You are given a string, S, and a list of words, L, that are all of the same length. Find all starting indices of substring(s) in S that is a concatenation of each word in L exactly once and without any intervening characters.

For example, given:
S: "barfoothefoobarman"
L: ["foo", "bar"]

You should return the indices: [0,9].
(order does not matter).

Solution:

create two HashMaps to store the words and the substrings (which contains the numbers of their occurence)

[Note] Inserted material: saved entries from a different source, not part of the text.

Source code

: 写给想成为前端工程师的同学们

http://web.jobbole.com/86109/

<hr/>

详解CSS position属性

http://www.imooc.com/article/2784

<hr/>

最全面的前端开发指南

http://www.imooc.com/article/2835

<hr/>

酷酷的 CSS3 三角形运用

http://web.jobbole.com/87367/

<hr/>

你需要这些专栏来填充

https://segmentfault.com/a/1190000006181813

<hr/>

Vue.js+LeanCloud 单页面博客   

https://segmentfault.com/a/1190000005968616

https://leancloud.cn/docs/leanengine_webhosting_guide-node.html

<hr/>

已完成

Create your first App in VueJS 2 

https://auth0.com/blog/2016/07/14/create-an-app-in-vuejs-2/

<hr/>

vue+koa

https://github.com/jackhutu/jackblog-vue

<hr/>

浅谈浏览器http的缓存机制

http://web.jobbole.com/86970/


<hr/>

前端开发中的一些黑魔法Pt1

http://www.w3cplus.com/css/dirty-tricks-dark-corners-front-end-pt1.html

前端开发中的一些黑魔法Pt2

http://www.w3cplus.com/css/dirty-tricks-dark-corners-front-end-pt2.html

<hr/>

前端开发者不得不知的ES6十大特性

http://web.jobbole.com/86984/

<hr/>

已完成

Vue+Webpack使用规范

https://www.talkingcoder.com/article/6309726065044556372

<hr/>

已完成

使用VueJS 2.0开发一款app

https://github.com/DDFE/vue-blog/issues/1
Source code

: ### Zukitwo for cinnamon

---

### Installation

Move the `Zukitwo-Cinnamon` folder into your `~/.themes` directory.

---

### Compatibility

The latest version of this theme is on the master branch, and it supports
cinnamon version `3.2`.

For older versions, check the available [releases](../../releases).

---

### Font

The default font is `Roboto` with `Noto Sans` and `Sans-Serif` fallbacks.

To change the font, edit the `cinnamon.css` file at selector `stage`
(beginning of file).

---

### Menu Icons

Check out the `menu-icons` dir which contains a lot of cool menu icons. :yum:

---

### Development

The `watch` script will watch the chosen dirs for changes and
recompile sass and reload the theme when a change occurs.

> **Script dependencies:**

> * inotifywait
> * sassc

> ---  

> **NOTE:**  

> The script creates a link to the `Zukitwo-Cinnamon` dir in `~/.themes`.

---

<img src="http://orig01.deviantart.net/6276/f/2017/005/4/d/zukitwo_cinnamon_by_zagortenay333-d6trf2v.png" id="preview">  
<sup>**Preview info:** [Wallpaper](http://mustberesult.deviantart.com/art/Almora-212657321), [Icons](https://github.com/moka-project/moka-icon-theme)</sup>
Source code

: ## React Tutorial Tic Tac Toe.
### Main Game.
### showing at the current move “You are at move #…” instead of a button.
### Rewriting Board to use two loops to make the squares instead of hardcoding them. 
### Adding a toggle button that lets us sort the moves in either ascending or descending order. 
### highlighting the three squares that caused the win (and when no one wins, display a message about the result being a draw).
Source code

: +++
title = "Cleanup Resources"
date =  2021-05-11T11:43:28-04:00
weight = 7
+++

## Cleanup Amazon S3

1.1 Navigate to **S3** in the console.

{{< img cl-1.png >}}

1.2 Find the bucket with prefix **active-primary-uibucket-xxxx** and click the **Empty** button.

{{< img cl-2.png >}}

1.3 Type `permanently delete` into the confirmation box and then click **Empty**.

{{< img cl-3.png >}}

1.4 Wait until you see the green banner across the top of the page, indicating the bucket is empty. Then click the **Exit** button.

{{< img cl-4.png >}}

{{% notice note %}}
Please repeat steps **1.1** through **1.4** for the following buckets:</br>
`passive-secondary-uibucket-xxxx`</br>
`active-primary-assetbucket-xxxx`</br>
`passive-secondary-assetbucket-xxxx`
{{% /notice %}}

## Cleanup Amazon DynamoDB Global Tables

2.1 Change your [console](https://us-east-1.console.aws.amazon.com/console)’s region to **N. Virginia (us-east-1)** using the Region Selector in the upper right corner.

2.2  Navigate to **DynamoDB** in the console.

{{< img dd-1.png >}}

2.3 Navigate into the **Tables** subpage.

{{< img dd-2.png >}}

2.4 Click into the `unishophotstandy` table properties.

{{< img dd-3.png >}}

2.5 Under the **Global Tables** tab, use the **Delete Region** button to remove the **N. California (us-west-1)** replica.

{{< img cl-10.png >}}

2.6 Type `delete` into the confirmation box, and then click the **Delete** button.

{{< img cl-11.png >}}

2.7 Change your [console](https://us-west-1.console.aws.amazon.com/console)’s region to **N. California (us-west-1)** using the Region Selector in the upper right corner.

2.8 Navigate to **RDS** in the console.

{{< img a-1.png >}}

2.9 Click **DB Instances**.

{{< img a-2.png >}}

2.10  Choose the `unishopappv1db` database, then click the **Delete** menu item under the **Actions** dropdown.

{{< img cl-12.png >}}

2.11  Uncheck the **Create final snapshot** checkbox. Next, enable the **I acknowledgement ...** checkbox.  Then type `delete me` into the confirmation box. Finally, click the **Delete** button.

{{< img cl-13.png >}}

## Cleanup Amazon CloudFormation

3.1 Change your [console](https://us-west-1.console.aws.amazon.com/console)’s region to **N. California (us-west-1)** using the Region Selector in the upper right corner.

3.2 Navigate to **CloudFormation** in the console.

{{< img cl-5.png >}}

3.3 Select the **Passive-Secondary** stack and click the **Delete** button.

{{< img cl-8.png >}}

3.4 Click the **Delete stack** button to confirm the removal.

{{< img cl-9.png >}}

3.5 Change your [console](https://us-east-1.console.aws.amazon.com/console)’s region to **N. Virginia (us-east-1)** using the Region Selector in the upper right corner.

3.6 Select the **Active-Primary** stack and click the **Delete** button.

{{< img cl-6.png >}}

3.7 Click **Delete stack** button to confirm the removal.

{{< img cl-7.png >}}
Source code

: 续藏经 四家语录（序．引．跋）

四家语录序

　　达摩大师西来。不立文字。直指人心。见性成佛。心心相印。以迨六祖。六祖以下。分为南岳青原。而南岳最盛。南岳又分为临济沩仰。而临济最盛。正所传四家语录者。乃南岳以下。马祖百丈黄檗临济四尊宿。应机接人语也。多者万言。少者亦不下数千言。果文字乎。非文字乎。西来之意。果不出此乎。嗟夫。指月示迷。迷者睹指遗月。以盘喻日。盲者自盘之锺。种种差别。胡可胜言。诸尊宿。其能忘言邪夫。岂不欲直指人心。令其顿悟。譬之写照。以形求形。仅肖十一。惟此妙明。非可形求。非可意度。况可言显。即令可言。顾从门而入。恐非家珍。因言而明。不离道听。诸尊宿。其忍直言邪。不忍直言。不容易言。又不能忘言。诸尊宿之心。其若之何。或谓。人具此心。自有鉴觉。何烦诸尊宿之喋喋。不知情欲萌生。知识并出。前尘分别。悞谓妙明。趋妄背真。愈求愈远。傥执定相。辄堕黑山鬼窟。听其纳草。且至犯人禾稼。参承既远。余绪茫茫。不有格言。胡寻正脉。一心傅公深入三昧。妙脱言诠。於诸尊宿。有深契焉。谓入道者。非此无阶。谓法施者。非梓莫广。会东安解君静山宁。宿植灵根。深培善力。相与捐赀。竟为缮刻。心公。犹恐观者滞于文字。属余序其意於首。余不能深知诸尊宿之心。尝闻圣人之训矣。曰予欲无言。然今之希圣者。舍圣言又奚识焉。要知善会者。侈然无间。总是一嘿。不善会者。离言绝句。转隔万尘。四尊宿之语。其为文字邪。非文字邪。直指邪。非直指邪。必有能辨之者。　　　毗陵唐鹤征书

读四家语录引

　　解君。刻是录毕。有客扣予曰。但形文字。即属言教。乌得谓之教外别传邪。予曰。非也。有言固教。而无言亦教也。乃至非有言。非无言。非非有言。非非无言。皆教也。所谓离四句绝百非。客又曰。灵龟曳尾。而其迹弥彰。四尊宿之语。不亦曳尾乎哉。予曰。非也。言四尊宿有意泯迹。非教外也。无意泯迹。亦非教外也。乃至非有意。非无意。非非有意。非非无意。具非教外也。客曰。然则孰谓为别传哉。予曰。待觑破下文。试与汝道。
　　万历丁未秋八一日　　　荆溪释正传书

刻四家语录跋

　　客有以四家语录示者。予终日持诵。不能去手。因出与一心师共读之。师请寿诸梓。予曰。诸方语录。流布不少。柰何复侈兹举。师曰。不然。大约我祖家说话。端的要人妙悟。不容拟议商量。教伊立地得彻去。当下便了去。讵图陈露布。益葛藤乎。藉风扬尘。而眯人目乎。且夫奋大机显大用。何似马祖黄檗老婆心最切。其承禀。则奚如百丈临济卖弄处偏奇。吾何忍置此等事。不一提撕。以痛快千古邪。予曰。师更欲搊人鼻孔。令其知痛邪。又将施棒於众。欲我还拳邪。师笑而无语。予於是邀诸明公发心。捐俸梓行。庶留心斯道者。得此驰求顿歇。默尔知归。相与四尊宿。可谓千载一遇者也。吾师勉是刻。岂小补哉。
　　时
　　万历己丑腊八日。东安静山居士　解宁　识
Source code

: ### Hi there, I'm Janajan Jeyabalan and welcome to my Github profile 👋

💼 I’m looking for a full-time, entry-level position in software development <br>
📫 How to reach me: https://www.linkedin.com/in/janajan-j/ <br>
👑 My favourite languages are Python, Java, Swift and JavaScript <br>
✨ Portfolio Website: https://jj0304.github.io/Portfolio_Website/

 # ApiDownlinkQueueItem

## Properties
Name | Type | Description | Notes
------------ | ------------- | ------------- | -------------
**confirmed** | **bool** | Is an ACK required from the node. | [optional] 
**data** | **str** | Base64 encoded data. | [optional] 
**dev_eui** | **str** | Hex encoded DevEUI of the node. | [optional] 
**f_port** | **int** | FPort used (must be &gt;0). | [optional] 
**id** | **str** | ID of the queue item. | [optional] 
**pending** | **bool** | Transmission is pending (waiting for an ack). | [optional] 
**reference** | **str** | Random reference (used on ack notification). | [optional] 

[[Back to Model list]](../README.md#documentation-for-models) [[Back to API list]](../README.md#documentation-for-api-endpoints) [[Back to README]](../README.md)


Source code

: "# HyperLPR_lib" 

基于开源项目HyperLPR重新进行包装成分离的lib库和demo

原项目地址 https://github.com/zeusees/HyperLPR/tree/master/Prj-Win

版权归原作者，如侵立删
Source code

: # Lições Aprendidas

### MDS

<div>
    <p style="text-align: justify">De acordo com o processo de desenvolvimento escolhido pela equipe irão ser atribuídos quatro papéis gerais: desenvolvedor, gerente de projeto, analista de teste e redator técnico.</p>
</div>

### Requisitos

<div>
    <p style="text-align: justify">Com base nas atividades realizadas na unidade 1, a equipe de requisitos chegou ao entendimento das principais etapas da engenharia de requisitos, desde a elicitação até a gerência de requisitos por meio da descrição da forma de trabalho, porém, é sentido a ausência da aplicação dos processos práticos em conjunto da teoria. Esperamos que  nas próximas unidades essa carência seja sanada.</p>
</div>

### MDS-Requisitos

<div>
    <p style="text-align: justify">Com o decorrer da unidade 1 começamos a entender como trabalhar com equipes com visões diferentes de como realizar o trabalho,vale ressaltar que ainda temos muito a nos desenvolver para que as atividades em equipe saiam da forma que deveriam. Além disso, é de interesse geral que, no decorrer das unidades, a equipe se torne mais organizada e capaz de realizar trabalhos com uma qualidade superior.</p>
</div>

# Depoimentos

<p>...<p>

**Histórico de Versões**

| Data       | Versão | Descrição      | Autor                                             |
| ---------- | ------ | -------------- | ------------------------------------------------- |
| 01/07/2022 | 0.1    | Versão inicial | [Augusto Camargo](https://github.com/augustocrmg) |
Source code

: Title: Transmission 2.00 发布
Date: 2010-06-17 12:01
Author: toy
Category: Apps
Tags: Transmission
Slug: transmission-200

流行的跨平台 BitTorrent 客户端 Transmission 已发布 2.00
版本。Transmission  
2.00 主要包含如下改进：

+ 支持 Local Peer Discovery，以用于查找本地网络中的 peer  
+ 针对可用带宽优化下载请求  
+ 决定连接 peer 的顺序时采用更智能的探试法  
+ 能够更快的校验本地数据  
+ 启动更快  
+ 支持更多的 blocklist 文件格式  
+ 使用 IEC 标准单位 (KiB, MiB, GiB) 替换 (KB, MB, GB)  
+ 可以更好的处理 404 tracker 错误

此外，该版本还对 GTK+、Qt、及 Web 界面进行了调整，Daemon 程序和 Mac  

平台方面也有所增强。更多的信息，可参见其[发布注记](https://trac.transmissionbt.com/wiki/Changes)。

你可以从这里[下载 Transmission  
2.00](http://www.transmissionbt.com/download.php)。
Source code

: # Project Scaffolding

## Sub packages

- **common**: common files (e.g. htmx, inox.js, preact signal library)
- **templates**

running time: O(nm), n is the length of the string, m is the size of the L[];

Note: watch the annotations.

是所有的单词的连接，不是每两个的连接，需要分清楚！

public class Solution {
    public ArrayList<Integer> findSubstring(String S, String[] L) {
        // Start typing your Java solution below
        // DO NOT write main() function
        ArrayList<Integer> result = new ArrayList<Integer>();
        HashMap<String, Integer> sMap = new HashMap<String, Integer>();
        HashMap<String, Integer> lMap = new HashMap<String, Integer>();
        if(L==null){
            return result;
        }
        int size = L.length;
        int len = L[0].length();
        //set the HashMap for String[] L; 
        for(int i=0; i<size; i++){
            if(!lMap.containsKey(L[i])){
                lMap.put(L[i], 1);
            }else{
                int k = lMap.get(L[i]);
                lMap.put(L[i], k+1);
            }
        }
        
        for(int i=0; i<=S.length()-size*len; i++){
            sMap.clear();
            //this step is very important, 
            //each time when i changes we need clear the relationship in HashMap sMap.
            int j=0;
            for(;j<size;j++){
                String subS = S.substring(i+j*len, i+(j+1)*len);
                if(!lMap.containsKey(subS)){
                    break;
                }
                //set the HashMap for substring
                if(!sMap.containsKey(subS)){
                    sMap.put(subS,1);
                }else{
                    int k = sMap.get(subS);
                    sMap.put(subS, k+1);
                }
                //if the occurence number of substring more than string in LMap 
                if(sMap.get(subS) > lMap.get(subS)){
                    break;
                }
            }
            if(j == size){
                result.add(i);
            }
        }
        return result;
    }
}